§ **Problem description**
What is needed is an exact repeat of the lines from the line containing "estimates of the total" through the final line of the entries below, and nothing else.

---- Information shown

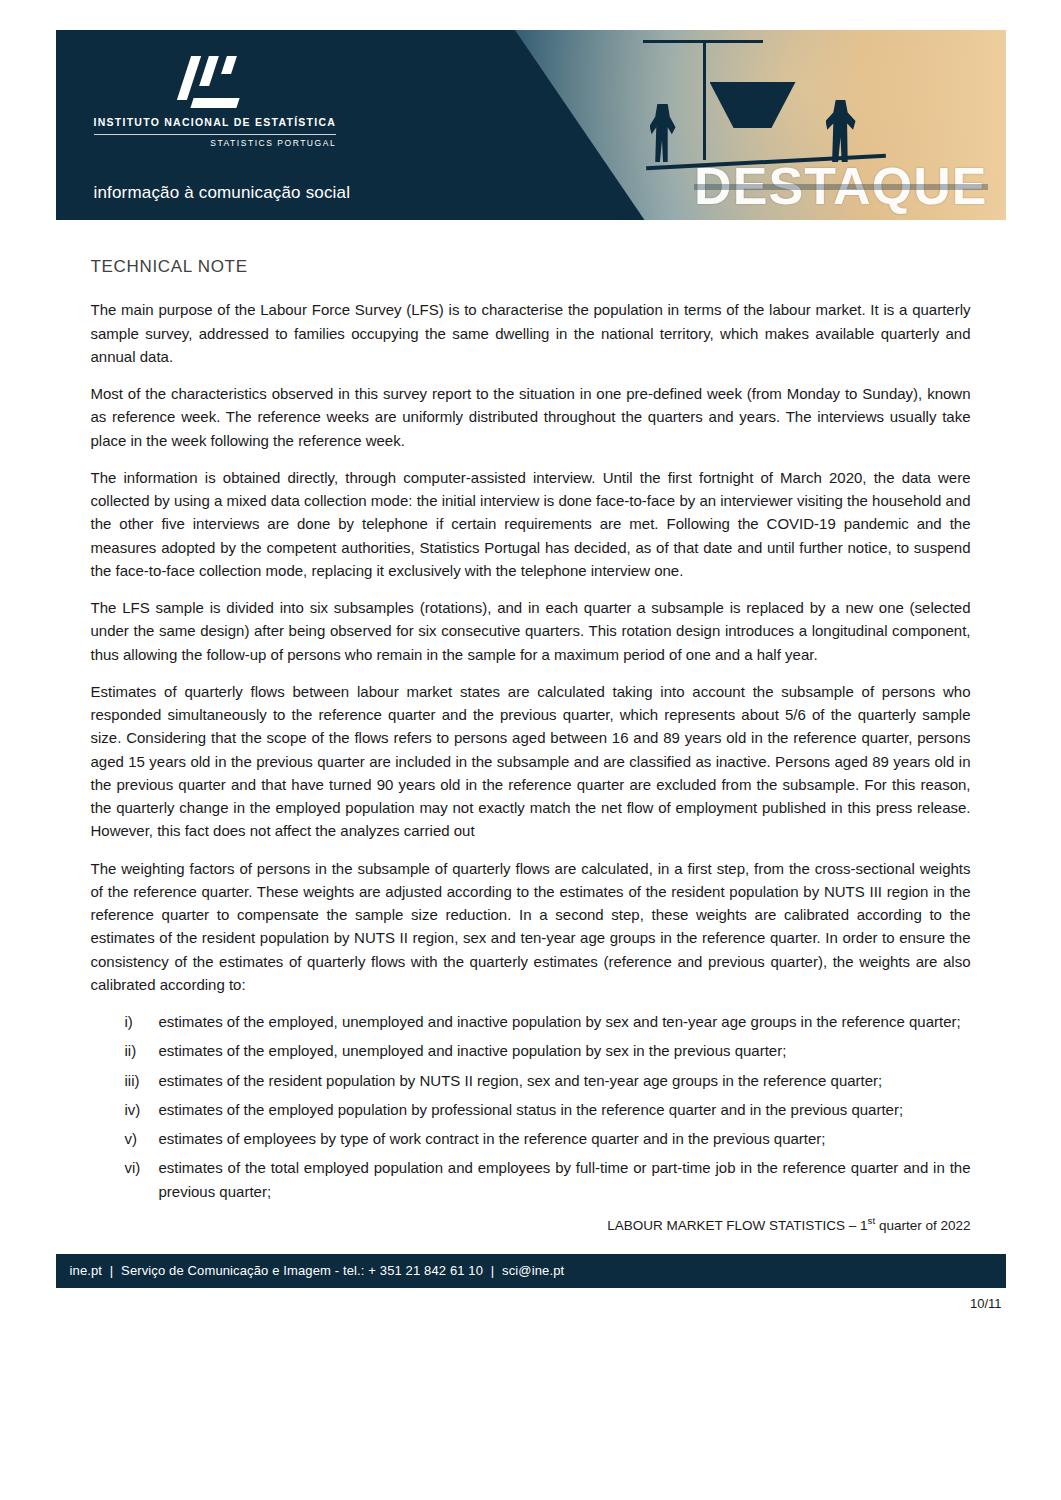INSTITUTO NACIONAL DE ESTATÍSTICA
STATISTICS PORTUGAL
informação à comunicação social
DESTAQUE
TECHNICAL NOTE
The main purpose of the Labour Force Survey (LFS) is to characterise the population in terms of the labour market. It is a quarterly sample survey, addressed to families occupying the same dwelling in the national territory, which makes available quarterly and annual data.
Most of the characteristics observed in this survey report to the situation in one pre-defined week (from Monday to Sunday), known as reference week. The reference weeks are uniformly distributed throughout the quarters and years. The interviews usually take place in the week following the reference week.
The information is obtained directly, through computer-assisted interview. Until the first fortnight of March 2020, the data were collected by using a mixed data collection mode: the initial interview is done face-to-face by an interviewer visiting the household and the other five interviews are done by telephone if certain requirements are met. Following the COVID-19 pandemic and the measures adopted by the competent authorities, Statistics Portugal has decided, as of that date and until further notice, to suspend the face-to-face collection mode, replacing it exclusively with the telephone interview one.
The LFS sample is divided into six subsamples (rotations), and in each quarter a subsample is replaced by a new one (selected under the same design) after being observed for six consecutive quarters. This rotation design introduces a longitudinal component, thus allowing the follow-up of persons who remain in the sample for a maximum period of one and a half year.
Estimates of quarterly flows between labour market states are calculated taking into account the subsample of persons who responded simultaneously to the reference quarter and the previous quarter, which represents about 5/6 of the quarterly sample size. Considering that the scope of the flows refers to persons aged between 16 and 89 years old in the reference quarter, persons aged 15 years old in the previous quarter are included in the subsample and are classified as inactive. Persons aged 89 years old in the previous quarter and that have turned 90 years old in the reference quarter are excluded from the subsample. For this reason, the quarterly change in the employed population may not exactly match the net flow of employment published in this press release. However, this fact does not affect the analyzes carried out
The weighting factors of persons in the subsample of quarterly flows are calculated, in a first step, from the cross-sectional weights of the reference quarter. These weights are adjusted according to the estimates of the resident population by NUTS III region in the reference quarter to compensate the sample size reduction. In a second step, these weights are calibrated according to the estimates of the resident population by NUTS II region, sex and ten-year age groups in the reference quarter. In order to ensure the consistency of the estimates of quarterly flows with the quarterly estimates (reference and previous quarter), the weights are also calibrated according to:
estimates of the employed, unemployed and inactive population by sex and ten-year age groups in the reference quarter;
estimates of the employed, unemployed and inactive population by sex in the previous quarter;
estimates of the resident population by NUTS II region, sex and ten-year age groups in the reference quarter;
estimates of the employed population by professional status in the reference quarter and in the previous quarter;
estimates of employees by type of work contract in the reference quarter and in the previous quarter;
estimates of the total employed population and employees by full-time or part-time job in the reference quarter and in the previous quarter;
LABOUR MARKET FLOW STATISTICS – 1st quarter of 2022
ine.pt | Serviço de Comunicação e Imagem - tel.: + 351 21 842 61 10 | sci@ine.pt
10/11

--------

§ **Answer box**
estimates of the total employed population and employees by full-time or part-time job in the reference quarter and in the previous quarter;
LABOUR MARKET FLOW STATISTICS – 1st quarter of 2022
ine.pt | Serviço de Comunicação e Imagem - tel.: + 351 21 842 61 10 | sci@ine.pt
10/11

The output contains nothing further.